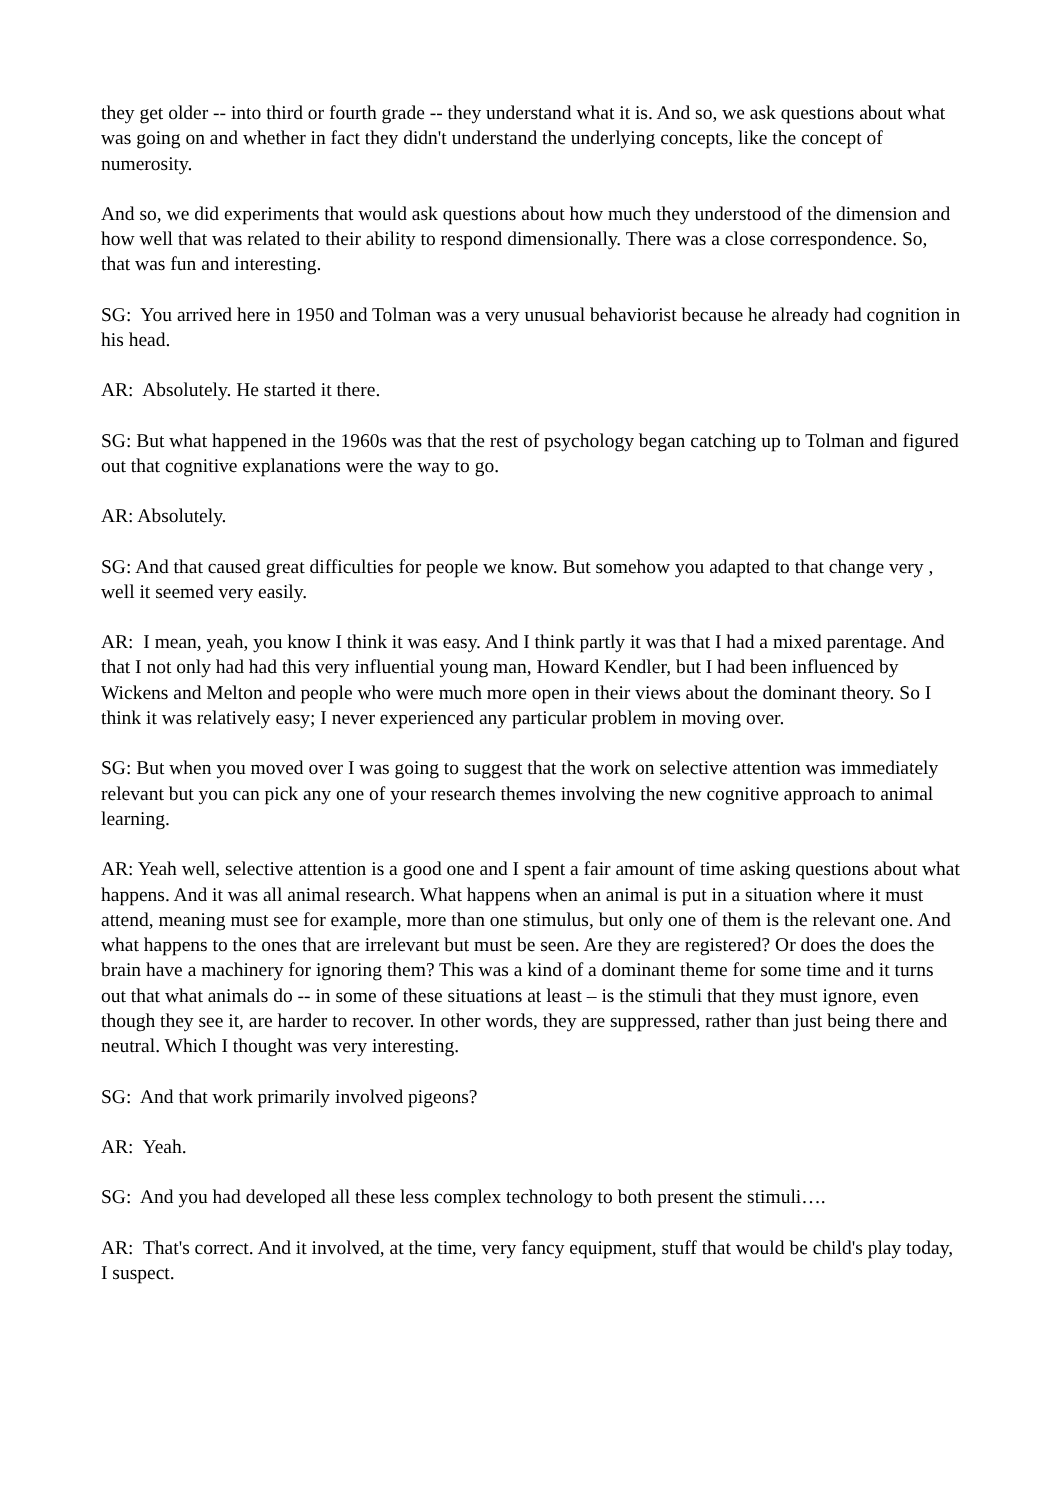they get older -- into third or fourth grade -- they understand what it is. And so, we ask questions about what was going on and whether in fact they didn't understand the underlying concepts, like the concept of numerosity.
And so, we did experiments that would ask questions about how much they understood of the dimension and how well that was related to their ability to respond dimensionally. There was a close correspondence. So, that was fun and interesting.
SG: You arrived here in 1950 and Tolman was a very unusual behaviorist because he already had cognition in his head.
AR: Absolutely. He started it there.
SG: But what happened in the 1960s was that the rest of psychology began catching up to Tolman and figured out that cognitive explanations were the way to go.
AR: Absolutely.
SG: And that caused great difficulties for people we know. But somehow you adapted to that change very , well it seemed very easily.
AR: I mean, yeah, you know I think it was easy. And I think partly it was that I had a mixed parentage. And that I not only had had this very influential young man, Howard Kendler, but I had been influenced by Wickens and Melton and people who were much more open in their views about the dominant theory. So I think it was relatively easy; I never experienced any particular problem in moving over.
SG: But when you moved over I was going to suggest that the work on selective attention was immediately relevant but you can pick any one of your research themes involving the new cognitive approach to animal learning.
AR: Yeah well, selective attention is a good one and I spent a fair amount of time asking questions about what happens. And it was all animal research. What happens when an animal is put in a situation where it must attend, meaning must see for example, more than one stimulus, but only one of them is the relevant one. And what happens to the ones that are irrelevant but must be seen. Are they are registered? Or does the does the brain have a machinery for ignoring them? This was a kind of a dominant theme for some time and it turns out that what animals do -- in some of these situations at least – is the stimuli that they must ignore, even though they see it, are harder to recover. In other words, they are suppressed, rather than just being there and neutral. Which I thought was very interesting.
SG: And that work primarily involved pigeons?
AR: Yeah.
SG: And you had developed all these less complex technology to both present the stimuli….
AR: That's correct. And it involved, at the time, very fancy equipment, stuff that would be child's play today, I suspect.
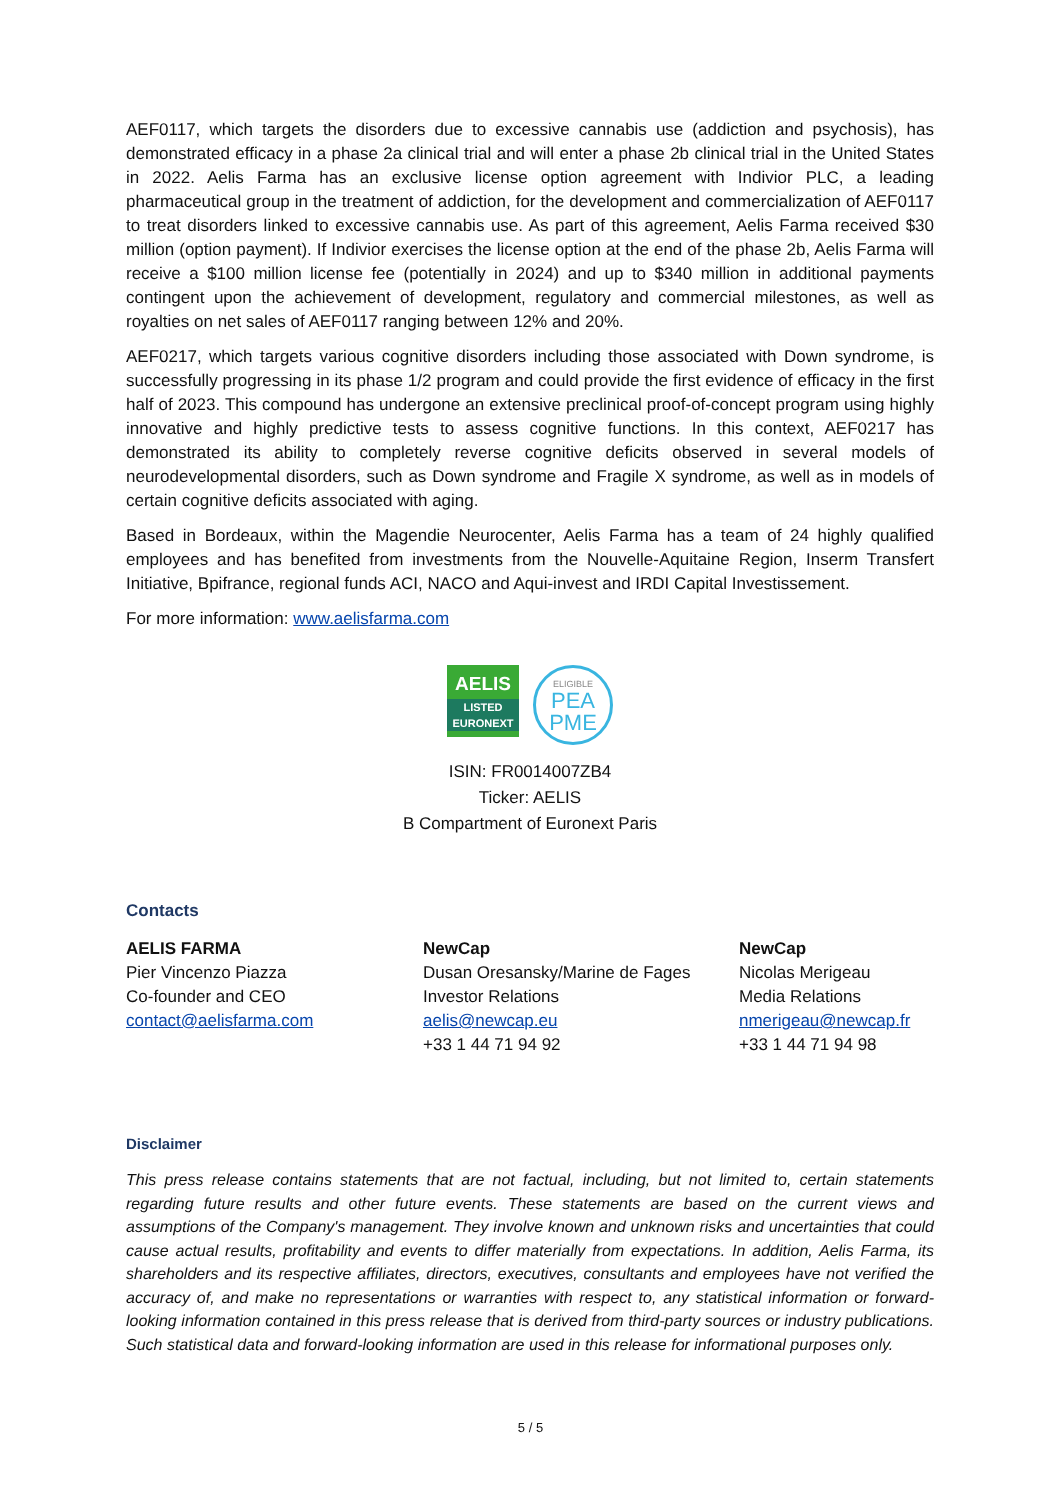AEF0117, which targets the disorders due to excessive cannabis use (addiction and psychosis), has demonstrated efficacy in a phase 2a clinical trial and will enter a phase 2b clinical trial in the United States in 2022. Aelis Farma has an exclusive license option agreement with Indivior PLC, a leading pharmaceutical group in the treatment of addiction, for the development and commercialization of AEF0117 to treat disorders linked to excessive cannabis use. As part of this agreement, Aelis Farma received $30 million (option payment). If Indivior exercises the license option at the end of the phase 2b, Aelis Farma will receive a $100 million license fee (potentially in 2024) and up to $340 million in additional payments contingent upon the achievement of development, regulatory and commercial milestones, as well as royalties on net sales of AEF0117 ranging between 12% and 20%.
AEF0217, which targets various cognitive disorders including those associated with Down syndrome, is successfully progressing in its phase 1/2 program and could provide the first evidence of efficacy in the first half of 2023. This compound has undergone an extensive preclinical proof-of-concept program using highly innovative and highly predictive tests to assess cognitive functions. In this context, AEF0217 has demonstrated its ability to completely reverse cognitive deficits observed in several models of neurodevelopmental disorders, such as Down syndrome and Fragile X syndrome, as well as in models of certain cognitive deficits associated with aging.
Based in Bordeaux, within the Magendie Neurocenter, Aelis Farma has a team of 24 highly qualified employees and has benefited from investments from the Nouvelle-Aquitaine Region, Inserm Transfert Initiative, Bpifrance, regional funds ACI, NACO and Aqui-invest and IRDI Capital Investissement.
For more information: www.aelisfarma.com
AELIS
LISTED
EURONEXT
ELIGIBLE
PEA
PME
ISIN: FR0014007ZB4
Ticker: AELIS
B Compartment of Euronext Paris
Contacts
AELIS FARMA
Pier Vincenzo Piazza
Co-founder and CEO
contact@aelisfarma.com
NewCap
Dusan Oresansky/Marine de Fages
Investor Relations
aelis@newcap.eu
+33 1 44 71 94 92
NewCap
Nicolas Merigeau
Media Relations
nmerigeau@newcap.fr
+33 1 44 71 94 98
Disclaimer
This press release contains statements that are not factual, including, but not limited to, certain statements regarding future results and other future events. These statements are based on the current views and assumptions of the Company's management. They involve known and unknown risks and uncertainties that could cause actual results, profitability and events to differ materially from expectations. In addition, Aelis Farma, its shareholders and its respective affiliates, directors, executives, consultants and employees have not verified the accuracy of, and make no representations or warranties with respect to, any statistical information or forward-looking information contained in this press release that is derived from third-party sources or industry publications. Such statistical data and forward-looking information are used in this release for informational purposes only.
5 / 5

[PROMPT] Line count for "selective": state how many lines of the records contain it, and give only the number.

[EXERCISE SOLUTION] 2